Der Anteil der Teilzeitbeschäftigten an den unselbständig Erwerbstätigen hat sich in Österreich von 1996 bis 2016 mehr als verdoppelt. Er stieg von 13,5 Prozent auf 28,9 Prozent, bei Männern hat er sich sogar fast vervierfacht. Allerdings sind nach wie vor 80 Prozent aller Teilzeitbeschäftigten weiblich. In absoluten Zahlen waren 2016 von rund 3,7 Millionen Erwerbstätigen etwa 1,1 Millionen Teilzeit beschäftigt – 200.000 Männer und 860.000 Frauen. Um mehr über die Motive zu erfahren, hat die Arbeiterkammer Oberösterreich das Institut für Sozial- und Wirtschaftswissenschaften (ISW) mit einer Studie beauftragt.

Kinder sind Hauptgrund für Teilzeit

Erwartungsgemäß ist Kinderbetreuung der häufigste Beweggrund. Für mehr als die Hälfte der Befragten – zum Großteil Frauen – ist das ein (sehr) wichtiges Motiv. Auffallend ist, dass in Oberösterreich 65 Prozent dieses Motiv als sehr und eher wichtig nennen, in Wien aber nur 41 Prozent.

Mehr Zeit für sich selbst

Zweithäufigstes – für Frauen und Männer gleichermaßen wichtiges – Motiv, sich für Teilzeit zu entscheiden, ist, mehr Zeit für persönliche Interessen zu haben. Immerhin ein Drittel der Befragten erachten dieses als (sehr) wichtig. Anders als bei der Kinderbetreuung werden in dieser Gruppe aber sehr häufig zusätzliche Gründe genannt: meist Stress in der Arbeit sowie Gesundheit, aber auch berufsbezogene Weiterbildung.

Zu wenig Vollzeitstellen verfügbar

Etwas weniger als ein Drittel der Teilzeitbeschäftigten würde lieber Vollzeit arbeiten, findet aber keine entsprechende Stelle. Das sind häufig Alleinstehende, die für ihr Einkommen gänzlich auf sich selbst gestellt sind. Generell hängt eine positive Wahrnehmung von Teilzeit weitgehend mit (Vollzeit) berufstätigen Partner/-innen zusammen.

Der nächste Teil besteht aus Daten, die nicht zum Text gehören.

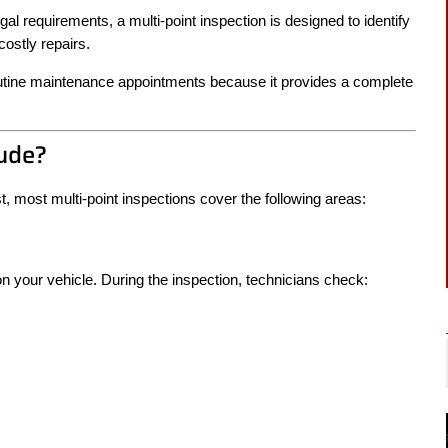
al requirements, a multi-point inspection is designed to identify
ostly repairs.
outine maintenance appointments because it provides a complete
lude?
t, most multi-point inspections cover the following areas:
n your vehicle. During the inspection, technicians check: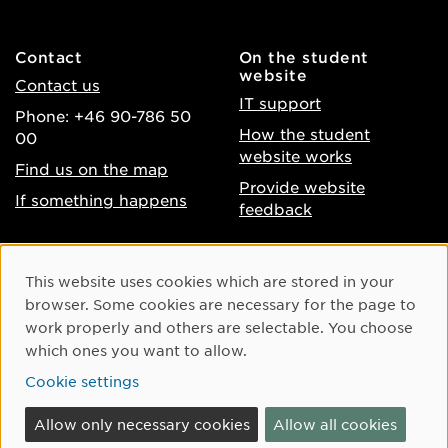
Contact
On the student
website
Contact us
IT support
Phone: +46 90-786 50
How the student
00
website works
Find us on the map
Provide website
If something happens
feedback
About the website
Facebook
Cookie Consent
This website uses cookies which are stored in your
Accessibility of umu.se
Instagram
browser. Some cookies are necessary for the page to
Processing of personal
work properly and others are selectable. You choose
Youtube
data
which ones you want to allow.
LinkedIn
Cookie settings
Cookie settings
Allow only necessary cookies
Allow all cookies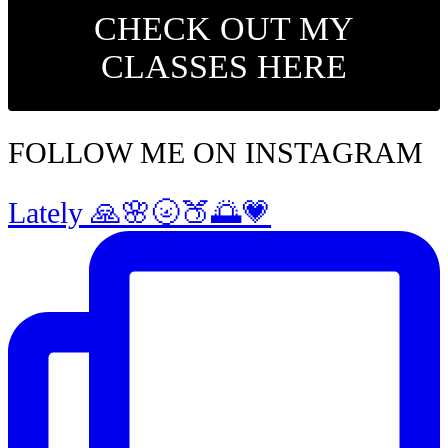
CHECK OUT MY
CLASSES HERE
FOLLOW ME ON INSTAGRAM
Lately 🙏🌸🌝🍑🌅💗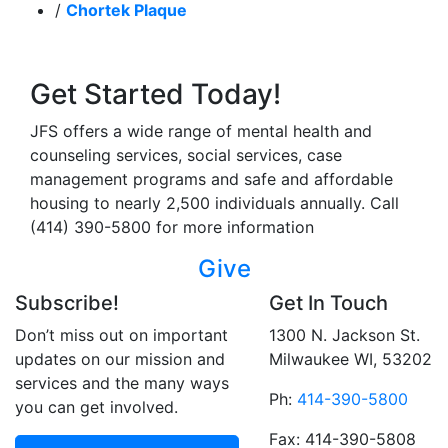
/
Chortek Plaque
Get Started Today!
JFS offers a wide range of mental health and
counseling services, social services, case
management programs and safe and affordable
housing to nearly 2,500 individuals annually. Call
(414) 390-5800 for more information
Give
Subscribe!
Get In Touch
Don’t miss out on important
1300 N. Jackson St.
updates on our mission and
Milwaukee WI, 53202
services and the many ways
Ph:
414-390-5800
you can get involved.
Fax: 414-390-5808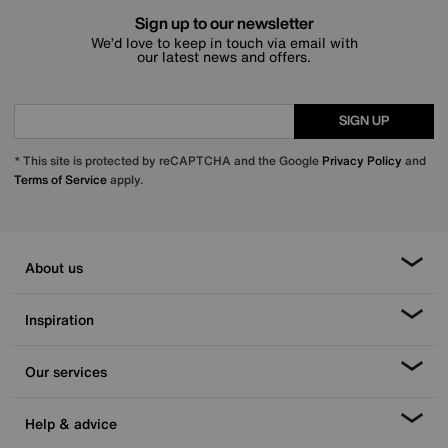
Sign up to our newsletter
We’d love to keep in touch via email with
our latest news and offers.
SIGN UP
* This site is protected by reCAPTCHA and the Google
Privacy Policy
and
Terms of Service
apply.
About us
Inspiration
Our services
Help & advice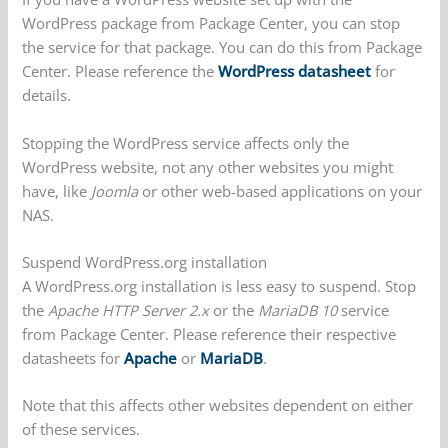
WordPress package from Package Center, you can stop
the service for that package. You can do this from Package
Center. Please reference the
WordPress datasheet
for
details.
Stopping the WordPress service affects only the
WordPress website, not any other websites you might
have, like
Joomla
or other web-based applications on your
NAS.
Suspend WordPress.org installation
A WordPress.org installation is less easy to suspend. Stop
the
Apache HTTP Server 2.x
or the
MariaDB 10
service
from Package Center. Please reference their respective
datasheets for
Apache
or
MariaDB
.
Note that this affects other websites dependent on either
of these services.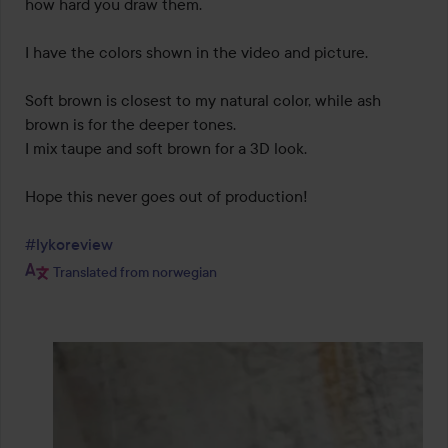
how hard you draw them.

I have the colors shown in the video and picture.

Soft brown is closest to my natural color, while ash 
brown is for the deeper tones.

I mix taupe and soft brown for a 3D look.

Hope this never goes out of production!

#lykoreview
Translated from norwegian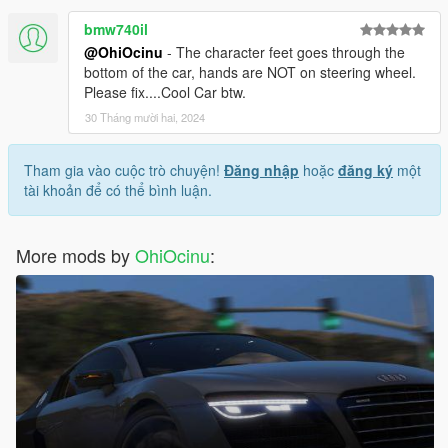
bmw740il
@OhiOcinu
- The character feet goes through the
bottom of the car, hands are NOT on steering wheel.
Please fix....Cool Car btw.
30 Tháng mười hai, 2024
Tham gia vào cuộc trò chuyện!
Đăng nhập
hoặc
đăng ký
một
tài khoản để có thể bình luận.
More mods by
OhiOcinu
: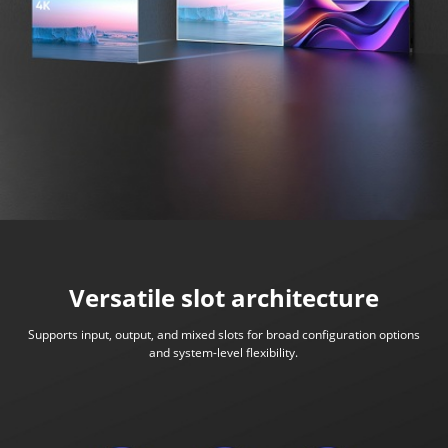
Versatile slot architecture
Supports input, output, and mixed slots for broad configuration options
and system-level flexibility.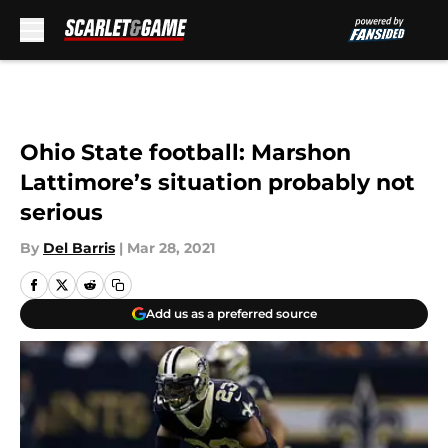
Skip to main content
Ohio State football: Marshon
Lattimore’s situation probably not
serious
By
Del Barris
|
Mar 28, 2021
Add us as a preferred source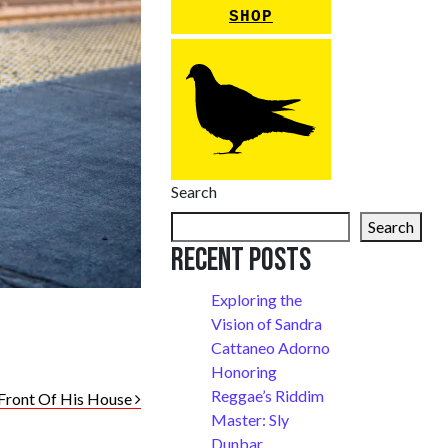
SHOP
Search
Search
Recent Posts
Exploring the
Vision of Sandra
Cattaneo Adorno
Honoring
Reggae’s Riddim
 Front Of His House
Master: Sly
Dunbar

30 Stunden wären Wunscharbeitszeit

Österreichs Teilzeitbeschäftigte würden vielfach gerne mehr Stunden arbeiten: 30 Wochenstunden stellen für viele das ideale Arbeitszeitausmaß dar. Nur sehr junge Befragte (Schüler/-innen, Studierende) und Beschäftigte kurz vor der Pension bevorzugen 20 Wochenstunden und weniger. Nach unten geht die Zufriedenheit auch, wenn die Arbeitszeit regelmäßig stärker schwankt. Bei 20 Prozent der Teilzeitbeschäftigten ist das der Fall (saisonbedingte Schwankungen explizit ausgenommen).

Teilzeit - aber bitte befristet

Befragte, die sich wegen der Kinderbetreuung für Teilzeit entschieden haben, betrachten ihren Teilzeitstatus tendenziell als zeitlich befristet. Umgekehrt verhält es sich bei jenen, für die Zeit für persönliche Interessen, Arbeitsstress und Gesundheit die ausschlaggebenden Motive waren: Sie sehen Teilzeit mehrheitlich als Lösung für das gesamte verbleibende Berufsleben. Und jene, die Teilzeit aus Alternativlosigkeit zustimmen mussten, sehen in der Teilzeit meist eine Notlösung.

In manchen Lebensphasen passend

„Die Studie zeigt, dass Teilzeit als berufliches Kürzertreten in bestimmten Lebensphasen und als Schutz für die Gesundheit gesehen wird. Viele wollen wieder voll zurück in den Job. Das muss ihnen besser als bisher ermöglicht werden: mit einem qualitätsvollen Ausbau institutioneller Kinderbetreuung, mit Arbeitsbedingungen, die nicht krank machen, und mit einem Recht auf Wechsel zwischen Teil- und Vollzeit“, fordert AK-Präsident Dr. Johann Kalliauer.